### Given exercise
Please return each line of the material below as a JSON list of strings, one string per line, with blank lines left out.

[Dataset items]

--

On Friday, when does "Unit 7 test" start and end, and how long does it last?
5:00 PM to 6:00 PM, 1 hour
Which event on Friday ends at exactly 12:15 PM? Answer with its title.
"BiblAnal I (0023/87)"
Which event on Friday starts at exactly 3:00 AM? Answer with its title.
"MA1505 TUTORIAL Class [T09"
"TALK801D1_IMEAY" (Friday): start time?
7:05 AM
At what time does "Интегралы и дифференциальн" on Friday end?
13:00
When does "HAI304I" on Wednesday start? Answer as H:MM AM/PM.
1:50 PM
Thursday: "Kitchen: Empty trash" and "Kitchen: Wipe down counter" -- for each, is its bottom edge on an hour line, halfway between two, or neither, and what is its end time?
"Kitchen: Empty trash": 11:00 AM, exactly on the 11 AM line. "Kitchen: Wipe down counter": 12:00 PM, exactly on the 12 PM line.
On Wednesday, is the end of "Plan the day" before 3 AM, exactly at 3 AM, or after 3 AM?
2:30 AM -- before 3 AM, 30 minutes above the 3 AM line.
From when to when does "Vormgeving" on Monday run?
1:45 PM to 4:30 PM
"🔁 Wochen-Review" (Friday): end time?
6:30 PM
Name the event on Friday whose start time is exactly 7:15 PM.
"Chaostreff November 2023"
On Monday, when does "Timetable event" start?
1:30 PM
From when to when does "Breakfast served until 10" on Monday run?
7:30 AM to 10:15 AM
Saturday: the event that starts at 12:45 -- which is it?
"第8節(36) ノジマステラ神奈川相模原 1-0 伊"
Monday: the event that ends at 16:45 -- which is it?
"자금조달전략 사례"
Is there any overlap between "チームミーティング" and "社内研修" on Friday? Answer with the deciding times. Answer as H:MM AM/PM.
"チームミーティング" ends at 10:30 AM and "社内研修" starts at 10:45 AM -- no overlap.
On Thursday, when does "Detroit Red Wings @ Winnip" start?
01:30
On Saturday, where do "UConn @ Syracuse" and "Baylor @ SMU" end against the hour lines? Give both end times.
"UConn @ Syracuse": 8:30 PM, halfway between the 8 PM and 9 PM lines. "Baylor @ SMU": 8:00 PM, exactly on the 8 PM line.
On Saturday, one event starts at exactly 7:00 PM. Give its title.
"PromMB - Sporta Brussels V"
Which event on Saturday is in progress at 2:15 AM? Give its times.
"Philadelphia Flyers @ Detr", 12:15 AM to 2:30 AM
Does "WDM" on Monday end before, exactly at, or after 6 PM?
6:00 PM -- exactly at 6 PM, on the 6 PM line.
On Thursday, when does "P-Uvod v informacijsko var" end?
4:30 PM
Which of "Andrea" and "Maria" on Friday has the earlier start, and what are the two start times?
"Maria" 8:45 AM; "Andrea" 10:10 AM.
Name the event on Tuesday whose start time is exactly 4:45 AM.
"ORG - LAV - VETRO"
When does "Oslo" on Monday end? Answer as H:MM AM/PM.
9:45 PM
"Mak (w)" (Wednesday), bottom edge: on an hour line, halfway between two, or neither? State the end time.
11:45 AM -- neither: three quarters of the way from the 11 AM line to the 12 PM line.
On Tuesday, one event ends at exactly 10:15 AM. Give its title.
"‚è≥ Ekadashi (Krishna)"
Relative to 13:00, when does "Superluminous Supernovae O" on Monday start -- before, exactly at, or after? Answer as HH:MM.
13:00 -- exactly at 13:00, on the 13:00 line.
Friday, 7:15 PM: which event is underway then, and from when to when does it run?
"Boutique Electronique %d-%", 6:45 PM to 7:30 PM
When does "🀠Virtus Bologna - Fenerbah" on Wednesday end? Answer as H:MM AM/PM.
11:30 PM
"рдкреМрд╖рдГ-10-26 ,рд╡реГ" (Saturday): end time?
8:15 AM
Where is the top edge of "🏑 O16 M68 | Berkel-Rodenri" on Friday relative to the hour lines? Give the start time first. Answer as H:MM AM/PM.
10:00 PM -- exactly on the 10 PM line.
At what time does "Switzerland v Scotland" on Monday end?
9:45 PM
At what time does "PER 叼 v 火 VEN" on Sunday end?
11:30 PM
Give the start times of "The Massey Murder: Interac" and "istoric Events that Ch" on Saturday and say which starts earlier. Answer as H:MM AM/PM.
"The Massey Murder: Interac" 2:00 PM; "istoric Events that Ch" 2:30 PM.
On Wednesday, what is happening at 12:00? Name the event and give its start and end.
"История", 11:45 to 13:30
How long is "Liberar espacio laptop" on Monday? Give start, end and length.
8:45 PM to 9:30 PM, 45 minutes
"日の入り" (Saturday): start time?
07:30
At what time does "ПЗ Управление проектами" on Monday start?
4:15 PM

--

### Completed task
[
  "On Friday, when does \"Unit 7 test\" start and end, and how long does it last?",
  "5:00 PM to 6:00 PM, 1 hour",
  "Which event on Friday ends at exactly 12:15 PM? Answer with its title.",
  "\"BiblAnal I (0023/87)\"",
  "Which event on Friday starts at exactly 3:00 AM? Answer with its title.",
  "\"MA1505 TUTORIAL Class [T09\"",
  "\"TALK801D1_IMEAY\" (Friday): start time?",
  "7:05 AM",
  "At what time does \"Интегралы и дифференциальн\" on Friday end?",
  "13:00",
  "When does \"HAI304I\" on Wednesday start? Answer as H:MM AM/PM.",
  "1:50 PM",
  "Thursday: \"Kitchen: Empty trash\" and \"Kitchen: Wipe down counter\" -- for each, is its bottom edge on an hour line, halfway between two, or neither, and what is its end time?",
  "\"Kitchen: Empty trash\": 11:00 AM, exactly on the 11 AM line. \"Kitchen: Wipe down counter\": 12:00 PM, exactly on the 12 PM line.",
  "On Wednesday, is the end of \"Plan the day\" before 3 AM, exactly at 3 AM, or after 3 AM?",
  "2:30 AM -- before 3 AM, 30 minutes above the 3 AM line.",
  "From when to when does \"Vormgeving\" on Monday run?",
  "1:45 PM to 4:30 PM",
  "\"🔁 Wochen-Review\" (Friday): end time?",
  "6:30 PM",
  "Name the event on Friday whose start time is exactly 7:15 PM.",
  "\"Chaostreff November 2023\"",
  "On Monday, when does \"Timetable event\" start?",
  "1:30 PM",
  "From when to when does \"Breakfast served until 10\" on Monday run?",
  "7:30 AM to 10:15 AM",
  "Saturday: the event that starts at 12:45 -- which is it?",
  "\"第8節(36) ノジマステラ神奈川相模原 1-0 伊\"",
  "Monday: the event that ends at 16:45 -- which is it?",
  "\"자금조달전략 사례\"",
  "Is there any overlap between \"チームミーティング\" and \"社内研修\" on Friday? Answer with the deciding times. Answer as H:MM AM/PM.",
  "\"チームミーティング\" ends at 10:30 AM and \"社内研修\" starts at 10:45 AM -- no overlap.",
  "On Thursday, when does \"Detroit Red Wings @ Winnip\" start?",
  "01:30",
  "On Saturday, where do \"UConn @ Syracuse\" and \"Baylor @ SMU\" end against the hour lines? Give both end times.",
  "\"UConn @ Syracuse\": 8:30 PM, halfway between the 8 PM and 9 PM lines. \"Baylor @ SMU\": 8:00 PM, exactly on the 8 PM line.",
  "On Saturday, one event starts at exactly 7:00 PM. Give its title.",
  "\"PromMB - Sporta Brussels V\"",
  "Which event on Saturday is in progress at 2:15 AM? Give its times.",
  "\"Philadelphia Flyers @ Detr\", 12:15 AM to 2:30 AM",
  "Does \"WDM\" on Monday end before, exactly at, or after 6 PM?",
  "6:00 PM -- exactly at 6 PM, on the 6 PM line.",
  "On Thursday, when does \"P-Uvod v informacijsko var\" end?",
  "4:30 PM",
  "Which of \"Andrea\" and \"Maria\" on Friday has the earlier start, and what are the two start times?",
  "\"Maria\" 8:45 AM; \"Andrea\" 10:10 AM.",
  "Name the event on Tuesday whose start time is exactly 4:45 AM.",
  "\"ORG - LAV - VETRO\"",
  "When does \"Oslo\" on Monday end? Answer as H:MM AM/PM.",
  "9:45 PM",
  "\"Mak (w)\" (Wednesday), bottom edge: on an hour line, halfway between two, or neither? State the end time.",
  "11:45 AM -- neither: three quarters of the way from the 11 AM line to the 12 PM line.",
  "On Tuesday, one event ends at exactly 10:15 AM. Give its title.",
  "\"‚è≥ Ekadashi (Krishna)\"",
  "Relative to 13:00, when does \"Superluminous Supernovae O\" on Monday start -- before, exactly at, or after? Answer as HH:MM.",
  "13:00 -- exactly at 13:00, on the 13:00 line.",
  "Friday, 7:15 PM: which event is underway then, and from when to when does it run?",
  "\"Boutique Electronique %d-%\", 6:45 PM to 7:30 PM",
  "When does \"🀠Virtus Bologna - Fenerbah\" on Wednesday end? Answer as H:MM AM/PM.",
  "11:30 PM",
  "\"рдкреМрд╖рдГ-10-26 ,рд╡реГ\" (Saturday): end time?",
  "8:15 AM",
  "Where is the top edge of \"🏑 O16 M68 | Berkel-Rodenri\" on Friday relative to the hour lines? Give the start time first. Answer as H:MM AM/PM.",
  "10:00 PM -- exactly on the 10 PM line.",
  "At what time does \"Switzerland v Scotland\" on Monday end?",
  "9:45 PM",
  "At what time does \"PER 叼 v 火 VEN\" on Sunday end?",
  "11:30 PM",
  "Give the start times of \"The Massey Murder: Interac\" and \"istoric Events that Ch\" on Saturday and say which starts earlier. Answer as H:MM AM/PM.",
  "\"The Massey Murder: Interac\" 2:00 PM; \"istoric Events that Ch\" 2:30 PM.",
  "On Wednesday, what is happening at 12:00? Name the event and give its start and end.",
  "\"История\", 11:45 to 13:30",
  "How long is \"Liberar espacio laptop\" on Monday? Give start, end and length.",
  "8:45 PM to 9:30 PM, 45 minutes",
  "\"日の入り\" (Saturday): start time?",
  "07:30",
  "At what time does \"ПЗ Управление проектами\" on Monday start?",
  "4:15 PM"
]